Kombucha for the Win

April 30, 2018

Kombucha and its Benefits


If you’ve never heard of kombucha, you are in for a lesson. And by the time you are done reading this, you will likely be so excited that you’ll run to the market and get yourself a bottle ASAP.

First of all, kombucha has been around for centuries. But it wasn’t until about the last 10 years that it started to get attention as a viable beverage to quench your thirst and offer you benefits. That’s in stark contrast to the other bubbly beverage known as soda.

Composition and the Process

The process of making kombucha consists of this… You have a SCOBY, a starter, sugar and freshly brewed tea that contains caffeine or tannins. The “starter” is preexisting kombucha.

Once a fresh batch of tea is made, it is added to a large vessel with the other ingredients. Then it sits for a while as the fermentation process kicks in. This can be anywhere from 7 to 30 days for a brand-new batch.

Once there is a sizeable SCOBY though, a continuation process can be done where new tea and sugar is added to a vessel that has a preexisting SCOBY and starter inside. As the SCOBY grows, it gets bigger, and it can churn out kombucha faster. This process can take a mere 7 to 10 days.

Second Fermentation

Most of the kombucha you see in the market is flavored with fruit, flowers or herbs. This is made through a second fermentation process. Once the first batch is done, it is extracted from its vessel and put into a secondary vessel or bottle.

Actual fruit, fruit juice, fruit extract or dried fruit is then added, along with ginger, turmeric or whatever other goodies are wanted for a particular blend. Then it sits for two to three more days and it’s done.

A Little More About SCOBY


The acronym “SCOBY” stands for symbiotic culture of bacteria and yeast, and it is the most important part of the blend. It is this SCOBY that makes kombucha fermented and fires up the benefits.

What makes this magic possible is sugar and caffeine. The SCOBY feeds off both to ferment the brew. Without them, there would be no kombucha. And here’s the thing. A lot of you might be afraid of sugar or might be sensitive to caffeine, but that doesn’t matter.

Both the sugar and caffeine literally get eaten up as the fermentation take place. By the time a batch is done, there is just enough sweetness to give it flavor and a marginal amount of caffeine. So, you never have to worry about that when you drink it.



Now that you know a little bit more about how kombucha is made, you should know about the benefits. These are what could be the deciding factors for you to drink it.

First of all, it’s really high in probiotics, way higher than your standard cup of yogurt. And as you are probably well aware, probiotics are good for gut health and improved digestion.

Secondly, it is very alkaline. It is always in your best interest to increase your blood pH because it reduces inflammation, improves brain function and makes you more resistant to getting sick.

Consuming beverages like kombucha will boost your alkalinity, thus improving your pH levels. This also benefits your workouts because the higher your pH, the less lactic acid you will build up when doing sets.

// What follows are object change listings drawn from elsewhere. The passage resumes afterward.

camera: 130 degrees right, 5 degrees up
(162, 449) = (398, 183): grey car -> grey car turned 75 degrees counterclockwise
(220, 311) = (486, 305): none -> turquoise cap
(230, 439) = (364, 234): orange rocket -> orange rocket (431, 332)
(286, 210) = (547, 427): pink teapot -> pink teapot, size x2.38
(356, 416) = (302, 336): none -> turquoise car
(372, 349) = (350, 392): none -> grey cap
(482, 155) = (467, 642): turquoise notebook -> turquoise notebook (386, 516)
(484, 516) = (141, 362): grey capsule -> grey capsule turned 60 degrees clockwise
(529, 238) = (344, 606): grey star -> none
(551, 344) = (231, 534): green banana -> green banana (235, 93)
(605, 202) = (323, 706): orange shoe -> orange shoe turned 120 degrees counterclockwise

Kombucha is also very hydrating. It makes a great replenishing beverage after a long hike or workout in the hot sun during the summer.

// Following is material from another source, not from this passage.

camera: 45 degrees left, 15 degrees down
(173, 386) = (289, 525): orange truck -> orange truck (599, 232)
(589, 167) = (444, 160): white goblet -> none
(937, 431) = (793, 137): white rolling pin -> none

Lastly, kombucha is high in antioxidants because of the teas utilized. Green tea, in particular, has compounds called catechins, which help with weight loss, prevention of Alzheimer’s Disease, prevention of cancer and they also boost brain function.

Closing Thoughts

If you are thrifty and like DIY projects, you can find yourself a SCOBY and starter, and make some booch from the comfort of your home. But in the big picture, it’s never more than a trip to your local health-food store away. And nowadays, you can even find it in most conventional grocery stores.